(SOURCE MATERIAL begins)

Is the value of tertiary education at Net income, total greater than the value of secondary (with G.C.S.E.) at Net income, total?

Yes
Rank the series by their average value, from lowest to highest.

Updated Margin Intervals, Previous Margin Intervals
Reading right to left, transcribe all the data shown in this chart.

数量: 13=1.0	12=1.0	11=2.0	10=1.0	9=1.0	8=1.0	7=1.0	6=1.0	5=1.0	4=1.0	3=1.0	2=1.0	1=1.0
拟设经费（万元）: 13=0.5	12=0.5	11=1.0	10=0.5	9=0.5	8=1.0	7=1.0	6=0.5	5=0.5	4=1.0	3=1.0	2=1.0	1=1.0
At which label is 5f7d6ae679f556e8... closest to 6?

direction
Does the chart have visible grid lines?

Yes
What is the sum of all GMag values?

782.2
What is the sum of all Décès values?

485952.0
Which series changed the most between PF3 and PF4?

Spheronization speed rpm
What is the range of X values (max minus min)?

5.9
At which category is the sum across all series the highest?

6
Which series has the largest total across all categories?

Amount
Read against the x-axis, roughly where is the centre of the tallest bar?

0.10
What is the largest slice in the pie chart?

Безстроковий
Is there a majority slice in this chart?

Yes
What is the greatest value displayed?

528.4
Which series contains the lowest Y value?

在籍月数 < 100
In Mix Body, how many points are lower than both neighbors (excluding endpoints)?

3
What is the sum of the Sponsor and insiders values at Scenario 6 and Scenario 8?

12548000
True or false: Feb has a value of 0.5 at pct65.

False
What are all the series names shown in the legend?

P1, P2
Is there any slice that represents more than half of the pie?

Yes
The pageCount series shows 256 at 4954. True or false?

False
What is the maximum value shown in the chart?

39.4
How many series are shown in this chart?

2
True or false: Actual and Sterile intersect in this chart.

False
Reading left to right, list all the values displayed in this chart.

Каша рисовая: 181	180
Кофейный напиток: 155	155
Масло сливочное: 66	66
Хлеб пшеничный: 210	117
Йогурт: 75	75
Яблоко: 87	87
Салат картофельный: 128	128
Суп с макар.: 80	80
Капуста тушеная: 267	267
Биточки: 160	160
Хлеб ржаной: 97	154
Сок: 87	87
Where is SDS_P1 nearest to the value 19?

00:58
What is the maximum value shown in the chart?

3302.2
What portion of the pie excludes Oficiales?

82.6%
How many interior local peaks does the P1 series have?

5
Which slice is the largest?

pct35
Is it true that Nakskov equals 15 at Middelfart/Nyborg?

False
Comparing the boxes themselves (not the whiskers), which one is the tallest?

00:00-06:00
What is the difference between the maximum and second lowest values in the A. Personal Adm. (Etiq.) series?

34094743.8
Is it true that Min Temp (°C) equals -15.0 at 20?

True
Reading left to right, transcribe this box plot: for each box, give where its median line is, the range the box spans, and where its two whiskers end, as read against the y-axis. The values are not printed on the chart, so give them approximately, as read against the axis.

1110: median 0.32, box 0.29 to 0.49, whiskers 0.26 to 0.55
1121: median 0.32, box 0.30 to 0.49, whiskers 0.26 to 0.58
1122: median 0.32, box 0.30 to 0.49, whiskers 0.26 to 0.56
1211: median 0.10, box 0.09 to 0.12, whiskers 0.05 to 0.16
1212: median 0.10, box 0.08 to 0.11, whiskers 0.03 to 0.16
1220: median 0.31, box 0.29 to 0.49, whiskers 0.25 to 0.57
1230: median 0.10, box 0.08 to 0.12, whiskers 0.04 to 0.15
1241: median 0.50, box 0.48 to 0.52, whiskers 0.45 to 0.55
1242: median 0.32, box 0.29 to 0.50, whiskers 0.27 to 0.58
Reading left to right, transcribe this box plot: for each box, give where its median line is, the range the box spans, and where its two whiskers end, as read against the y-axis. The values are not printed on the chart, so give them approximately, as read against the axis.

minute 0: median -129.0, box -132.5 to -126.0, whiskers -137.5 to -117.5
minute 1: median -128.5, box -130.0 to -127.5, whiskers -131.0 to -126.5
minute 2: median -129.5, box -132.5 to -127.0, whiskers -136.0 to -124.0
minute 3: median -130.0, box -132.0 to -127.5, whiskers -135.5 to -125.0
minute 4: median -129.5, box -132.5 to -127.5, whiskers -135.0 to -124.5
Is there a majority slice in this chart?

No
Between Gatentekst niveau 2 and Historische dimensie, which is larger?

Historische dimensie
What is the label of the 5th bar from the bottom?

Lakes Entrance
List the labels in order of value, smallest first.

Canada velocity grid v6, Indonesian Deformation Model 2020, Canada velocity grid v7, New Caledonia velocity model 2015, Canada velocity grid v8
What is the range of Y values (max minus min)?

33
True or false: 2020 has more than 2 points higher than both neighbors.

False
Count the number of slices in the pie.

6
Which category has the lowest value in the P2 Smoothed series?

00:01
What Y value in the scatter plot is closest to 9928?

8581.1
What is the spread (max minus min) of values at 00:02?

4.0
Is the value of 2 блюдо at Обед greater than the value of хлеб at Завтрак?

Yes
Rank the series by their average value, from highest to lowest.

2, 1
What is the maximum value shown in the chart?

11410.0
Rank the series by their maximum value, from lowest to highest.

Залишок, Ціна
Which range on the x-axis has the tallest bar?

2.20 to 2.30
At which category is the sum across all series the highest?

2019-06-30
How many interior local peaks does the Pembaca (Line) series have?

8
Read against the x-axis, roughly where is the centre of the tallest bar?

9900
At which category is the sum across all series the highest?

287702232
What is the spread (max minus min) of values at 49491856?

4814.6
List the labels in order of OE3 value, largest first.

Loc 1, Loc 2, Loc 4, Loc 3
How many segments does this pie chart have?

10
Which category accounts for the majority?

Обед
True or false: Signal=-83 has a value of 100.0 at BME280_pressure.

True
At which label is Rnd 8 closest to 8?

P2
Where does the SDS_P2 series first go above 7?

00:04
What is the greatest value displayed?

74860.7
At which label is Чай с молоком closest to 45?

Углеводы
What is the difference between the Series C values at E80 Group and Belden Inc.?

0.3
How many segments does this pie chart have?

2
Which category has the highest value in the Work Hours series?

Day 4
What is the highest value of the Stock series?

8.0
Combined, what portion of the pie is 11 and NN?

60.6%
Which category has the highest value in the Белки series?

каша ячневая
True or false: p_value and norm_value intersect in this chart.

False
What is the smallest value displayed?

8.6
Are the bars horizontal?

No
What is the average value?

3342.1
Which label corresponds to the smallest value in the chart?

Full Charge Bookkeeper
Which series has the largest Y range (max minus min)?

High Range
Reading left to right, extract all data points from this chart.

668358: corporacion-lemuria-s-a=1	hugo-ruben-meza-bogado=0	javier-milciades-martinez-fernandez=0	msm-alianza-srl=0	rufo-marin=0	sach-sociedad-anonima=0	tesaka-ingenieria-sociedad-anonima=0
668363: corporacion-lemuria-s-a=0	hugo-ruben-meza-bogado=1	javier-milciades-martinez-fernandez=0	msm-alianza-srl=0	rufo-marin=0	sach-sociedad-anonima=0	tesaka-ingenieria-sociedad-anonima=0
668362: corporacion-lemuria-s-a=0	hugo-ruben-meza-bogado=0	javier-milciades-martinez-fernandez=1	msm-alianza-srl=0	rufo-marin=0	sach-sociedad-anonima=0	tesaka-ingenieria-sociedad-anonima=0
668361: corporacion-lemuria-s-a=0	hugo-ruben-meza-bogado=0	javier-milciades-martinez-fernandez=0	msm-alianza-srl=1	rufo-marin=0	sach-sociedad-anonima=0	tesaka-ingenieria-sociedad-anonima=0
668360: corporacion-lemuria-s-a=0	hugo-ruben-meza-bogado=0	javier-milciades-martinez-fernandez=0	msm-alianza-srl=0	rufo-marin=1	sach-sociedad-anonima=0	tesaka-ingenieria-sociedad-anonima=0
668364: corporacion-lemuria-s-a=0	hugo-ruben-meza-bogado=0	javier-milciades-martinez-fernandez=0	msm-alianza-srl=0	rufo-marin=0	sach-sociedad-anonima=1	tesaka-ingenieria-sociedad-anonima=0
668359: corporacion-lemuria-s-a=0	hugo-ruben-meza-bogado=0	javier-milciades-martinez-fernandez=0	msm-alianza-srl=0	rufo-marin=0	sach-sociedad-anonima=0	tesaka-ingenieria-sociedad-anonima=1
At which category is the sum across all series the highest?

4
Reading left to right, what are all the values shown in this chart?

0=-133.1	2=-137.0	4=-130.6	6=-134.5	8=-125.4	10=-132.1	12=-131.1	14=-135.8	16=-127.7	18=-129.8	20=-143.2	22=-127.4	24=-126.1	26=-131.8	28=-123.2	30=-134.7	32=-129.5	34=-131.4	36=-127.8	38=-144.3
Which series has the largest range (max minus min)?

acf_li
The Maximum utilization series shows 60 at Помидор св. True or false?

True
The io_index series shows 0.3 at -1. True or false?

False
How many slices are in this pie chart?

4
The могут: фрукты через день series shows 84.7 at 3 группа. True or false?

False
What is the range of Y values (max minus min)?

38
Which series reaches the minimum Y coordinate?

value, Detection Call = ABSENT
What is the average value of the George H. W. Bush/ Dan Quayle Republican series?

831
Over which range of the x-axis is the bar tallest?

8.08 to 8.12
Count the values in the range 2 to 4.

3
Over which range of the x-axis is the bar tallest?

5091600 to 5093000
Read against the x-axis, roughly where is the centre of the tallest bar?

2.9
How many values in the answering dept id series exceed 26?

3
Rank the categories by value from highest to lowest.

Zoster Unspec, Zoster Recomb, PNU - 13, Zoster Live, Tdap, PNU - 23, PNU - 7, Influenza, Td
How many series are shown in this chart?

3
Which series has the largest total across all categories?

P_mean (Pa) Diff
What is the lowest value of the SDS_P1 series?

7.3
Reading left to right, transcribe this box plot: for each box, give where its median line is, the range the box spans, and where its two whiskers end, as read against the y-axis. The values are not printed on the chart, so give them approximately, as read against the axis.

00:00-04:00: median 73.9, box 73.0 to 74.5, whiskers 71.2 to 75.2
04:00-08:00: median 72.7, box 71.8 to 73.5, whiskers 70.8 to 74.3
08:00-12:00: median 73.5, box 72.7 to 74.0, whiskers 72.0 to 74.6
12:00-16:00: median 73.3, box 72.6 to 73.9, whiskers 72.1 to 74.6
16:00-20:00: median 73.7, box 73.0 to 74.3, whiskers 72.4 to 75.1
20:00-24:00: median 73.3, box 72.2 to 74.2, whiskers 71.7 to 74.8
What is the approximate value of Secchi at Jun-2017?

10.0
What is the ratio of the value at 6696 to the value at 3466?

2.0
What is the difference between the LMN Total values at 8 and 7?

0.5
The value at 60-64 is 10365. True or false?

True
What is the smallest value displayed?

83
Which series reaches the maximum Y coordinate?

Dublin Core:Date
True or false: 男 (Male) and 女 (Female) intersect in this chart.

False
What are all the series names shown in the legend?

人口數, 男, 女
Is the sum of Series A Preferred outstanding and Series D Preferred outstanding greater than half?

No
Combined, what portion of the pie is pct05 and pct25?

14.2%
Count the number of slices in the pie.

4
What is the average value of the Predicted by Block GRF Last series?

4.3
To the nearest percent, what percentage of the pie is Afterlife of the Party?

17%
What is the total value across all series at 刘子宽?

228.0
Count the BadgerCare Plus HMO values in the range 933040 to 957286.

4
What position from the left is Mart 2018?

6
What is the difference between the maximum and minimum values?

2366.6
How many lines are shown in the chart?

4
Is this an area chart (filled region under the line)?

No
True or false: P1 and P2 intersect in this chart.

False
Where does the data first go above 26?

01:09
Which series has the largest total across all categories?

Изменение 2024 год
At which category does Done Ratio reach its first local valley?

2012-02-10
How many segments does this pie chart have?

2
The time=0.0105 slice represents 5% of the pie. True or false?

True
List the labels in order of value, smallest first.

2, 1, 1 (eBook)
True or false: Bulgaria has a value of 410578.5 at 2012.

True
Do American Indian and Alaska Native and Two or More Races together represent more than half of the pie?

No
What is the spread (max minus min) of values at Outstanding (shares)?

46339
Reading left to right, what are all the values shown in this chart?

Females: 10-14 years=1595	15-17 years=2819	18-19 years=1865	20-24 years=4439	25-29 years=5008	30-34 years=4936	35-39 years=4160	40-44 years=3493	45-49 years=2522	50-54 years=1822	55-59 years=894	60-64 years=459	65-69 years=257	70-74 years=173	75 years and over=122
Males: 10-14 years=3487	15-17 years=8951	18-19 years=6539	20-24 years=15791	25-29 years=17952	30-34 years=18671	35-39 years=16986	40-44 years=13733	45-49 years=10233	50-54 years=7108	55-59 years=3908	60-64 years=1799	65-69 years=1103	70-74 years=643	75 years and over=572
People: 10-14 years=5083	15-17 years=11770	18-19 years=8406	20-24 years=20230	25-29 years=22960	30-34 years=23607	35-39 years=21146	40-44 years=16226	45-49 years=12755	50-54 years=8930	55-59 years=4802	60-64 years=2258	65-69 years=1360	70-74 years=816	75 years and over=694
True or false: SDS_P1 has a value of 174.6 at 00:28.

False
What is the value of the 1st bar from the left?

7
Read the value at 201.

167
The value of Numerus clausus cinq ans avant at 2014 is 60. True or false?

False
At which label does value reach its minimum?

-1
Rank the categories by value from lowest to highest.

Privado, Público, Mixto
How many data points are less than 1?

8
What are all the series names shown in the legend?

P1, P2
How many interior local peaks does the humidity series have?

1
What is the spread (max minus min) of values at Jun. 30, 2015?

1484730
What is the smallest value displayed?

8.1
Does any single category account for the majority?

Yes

(SOURCE MATERIAL ends)

• **PROBLEM DETAILS**
Pull from the listing above the lines that begin with the one containing "каша ячневая" and run through the one containing "Reading left to right, extract", both included. Reproduce them word for word.

• **EXERCISE RESPONSE**
каша ячневая
True or false: p_value and norm_value intersect in this chart.

False
What is the smallest value displayed?

8.6
Are the bars horizontal?

No
What is the average value?

3342.1
Which label corresponds to the smallest value in the chart?

Full Charge Bookkeeper
Which series has the largest Y range (max minus min)?

High Range
Reading left to right, extract all data points from this chart.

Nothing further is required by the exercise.